I'm sitting looking at a printout of the computer draft of 'Moon Wolf', the book that has been put together with a poem I wrote and a number of staggeringly beautiful illustrations created by our children under the guidance of Ruth Marks, Amelia's mother.
I want to ruminate a little on the process by which this book has come together. It has been a journey - one that is not ended yet, although the end is in sight. It started at the Ann Arbor Book Fair last May, with children stopping by the Summers-Knoll booth to make little books for themselves with pictures and stickers and words. Kim and I were staffing the booth, and of course we started making little books too. How could we resist?
Long story short: Kim made some little pictures and showed them to me. I improvised a little story to go with them, and a tiny book was born. But more than that, a seed of an idea was born which Kim nurtured and watered until quite recently.
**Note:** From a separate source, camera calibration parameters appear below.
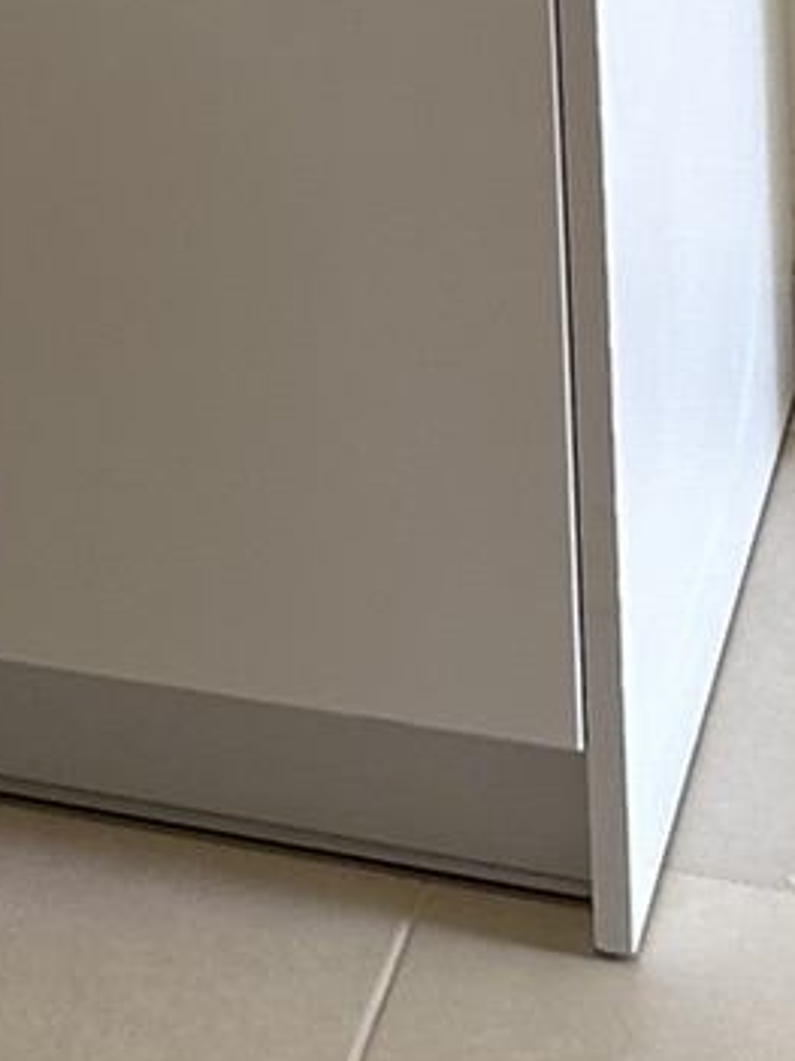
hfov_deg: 10.3
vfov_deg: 11.7
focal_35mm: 140
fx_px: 4290
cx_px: -384
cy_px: -1418
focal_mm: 6.86
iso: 125
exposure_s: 1/121
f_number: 1.78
Then she said, 'Why don't you write a book and have the children illustrate it?'
Well, before I knew where I was, Melissa Bruzzano had picked up on the idea, and now I had two of them asking me what I was going to write. What I actually did was take the opening stanzas of a long narrative poem I had written some years before, and I offered that to the children. It was called 'Moon Wolf'.
Ruth Marks, who is an amazing professional artist, agreed to work with our children on the project, and all through the dreary month of February she and the students from the whole school made the winter seem brighter by working on enormous and largely collaborative pieces of art in different media. The K/1 children worked on washes and sweeps of textured color, colors of sunrises and midnights, backdrops for a wolf's journey. The 2/3 class was interested in the wolf's run through New York City, and they worked together on a huge cityscape, with tall buildings, streets and traffic. The 4/5s focused on landscapes: mountain ranges, polar ice, forests. Several of the children of all ages made portraits of my wolf. When everything was done, all the illustrations were taken in a huge pile to James Marks, who worked like a hero to sift through them all for the perfect images to create each page of text. He scanned them, photoshopped them, entered the text, and the book took shape.
Most of the images were developed by several children. When the selections were made, no one knew who had drawn what. Each illustration is a collaboration and a fusion of energy from each class. That is what makes them so special, and makes me so proud of the finished product. I feel as if every child's spirit is represented in the overall response.
There were many, many wonderful images to choose from, and relatively few pages on which to place them. Because of that, we are including a final page with a collage of images that we didn't have space for within the story itself. I hope that everyone will recognize something that they helped create.
The book is currently in to the printer, and we will receive a mock-up copy in due course. After alterations, it will be printed as a bound paperback book. We are selling it as a fundraiser for the school's Scholarship Fund, and the proceeds will be used to support student tuition for those who need it. Melissa has given out pre-order forms, but the actual launch of the book will be at Eudaimonia, our auction fundraiser at the Ann Arbor Art Center on May 9th. This event has really become an art-and-auction event: the children are in the process of making one-of-a-kind collaborative art pieces, Ruth and several other artists are donating unique and original works of art, and 'Moon Wolf' original illustrations will be up for auction too. It is a celebration of the creative spirit of our children and our whole community.